# 2002 Mazda Tribute/Ford escape Paint Codes



## A_Tribute_to_Me (Apr 19, 2011)

Hi all - just joined, great site this, pity I didnt find it sooner.:wavey:

I drive a 2002 Mazda Tribute which I learnt is a rebadged (+ minor other differences) Ford Escape.

I Pranged my bumper last week and now its repaired and filled, just need paint but then the problem started.
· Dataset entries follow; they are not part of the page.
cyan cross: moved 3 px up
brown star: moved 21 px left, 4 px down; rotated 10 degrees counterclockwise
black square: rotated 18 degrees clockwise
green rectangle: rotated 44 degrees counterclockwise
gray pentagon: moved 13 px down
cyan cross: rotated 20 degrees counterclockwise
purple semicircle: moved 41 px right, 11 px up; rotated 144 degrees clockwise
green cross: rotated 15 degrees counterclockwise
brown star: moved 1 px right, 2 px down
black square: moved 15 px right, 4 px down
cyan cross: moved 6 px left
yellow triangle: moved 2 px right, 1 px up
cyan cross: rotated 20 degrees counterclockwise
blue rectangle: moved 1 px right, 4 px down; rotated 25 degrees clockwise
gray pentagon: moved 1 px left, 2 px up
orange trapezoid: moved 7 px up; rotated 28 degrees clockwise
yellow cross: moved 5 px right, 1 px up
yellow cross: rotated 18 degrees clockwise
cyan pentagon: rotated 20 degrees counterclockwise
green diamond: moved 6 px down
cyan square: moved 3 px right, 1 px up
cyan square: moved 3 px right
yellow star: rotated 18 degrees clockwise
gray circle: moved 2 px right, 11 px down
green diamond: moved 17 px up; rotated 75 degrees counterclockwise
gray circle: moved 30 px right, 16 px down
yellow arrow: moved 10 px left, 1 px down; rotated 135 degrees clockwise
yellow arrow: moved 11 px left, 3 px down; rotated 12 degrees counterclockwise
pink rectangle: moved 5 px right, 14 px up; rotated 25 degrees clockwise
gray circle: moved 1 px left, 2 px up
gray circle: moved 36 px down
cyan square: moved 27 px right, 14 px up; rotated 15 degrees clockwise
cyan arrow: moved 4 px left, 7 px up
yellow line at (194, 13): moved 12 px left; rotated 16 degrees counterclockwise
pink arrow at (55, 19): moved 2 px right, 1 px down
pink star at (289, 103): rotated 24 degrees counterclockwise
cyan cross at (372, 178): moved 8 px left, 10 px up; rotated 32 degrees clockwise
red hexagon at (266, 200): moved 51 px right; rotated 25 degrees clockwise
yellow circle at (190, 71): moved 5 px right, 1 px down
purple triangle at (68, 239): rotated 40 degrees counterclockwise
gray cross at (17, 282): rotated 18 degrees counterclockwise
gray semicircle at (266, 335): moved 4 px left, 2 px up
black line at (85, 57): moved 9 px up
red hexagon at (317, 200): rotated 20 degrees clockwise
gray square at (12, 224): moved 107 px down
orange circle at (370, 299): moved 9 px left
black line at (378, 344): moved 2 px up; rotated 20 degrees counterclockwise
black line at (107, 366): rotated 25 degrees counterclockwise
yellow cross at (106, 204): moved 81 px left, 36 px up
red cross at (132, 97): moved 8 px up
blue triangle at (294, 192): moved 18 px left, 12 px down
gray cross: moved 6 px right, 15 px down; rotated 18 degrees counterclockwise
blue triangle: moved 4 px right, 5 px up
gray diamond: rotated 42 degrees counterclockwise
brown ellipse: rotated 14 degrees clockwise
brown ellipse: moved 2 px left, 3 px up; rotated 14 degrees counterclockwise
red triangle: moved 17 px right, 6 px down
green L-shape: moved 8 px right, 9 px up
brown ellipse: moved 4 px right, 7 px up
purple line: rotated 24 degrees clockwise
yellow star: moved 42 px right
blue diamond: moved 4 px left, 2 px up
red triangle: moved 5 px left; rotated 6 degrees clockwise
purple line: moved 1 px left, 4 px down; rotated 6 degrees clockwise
My label says ext paint code is 22Y and interior is EB3.

However my paint is 2 tone, dark green over a greyish gold so dont know what 22Y refers to and when I checked online paint guides for the year - no 22Y appeared anywhere.

I did a search on Ford Escape and found a dark Highland green /Dark Shadow grey which seems to match (as near as you can tell on a pc screen).

I need the actual code to get a paint mixed but meanwhile have found a very near one off the shelf which will do meanwhile.

By the way anyone who needs to remove the front bumper - it was dead easy and can be managed by one person with care.

Would appreciate any help with paint codes even as to whether Mazda used their own or Fords paint codes on these rebadged Fords.
Thanks. ray:


----------



## SABL (Jul 4, 2008)

Hi ATtM...welcome to TSF!!

Have you tried http://www.dupontpc.com.au/assets/pdf/Colour/SpiesHecker/Mazda-Paint-codes-Feb-2008.pdf

I see the color code being listed for 2001 and shows Vivid Green 16P matched with Moonlight Gray 12M......whatcha think?? (on the second page of the pdf)


----------



## A_Tribute_to_Me (Apr 19, 2011)

Wow that was quick - will check it out.
Thanks SABL


----------



## SABL (Jul 4, 2008)

Let us know......


----------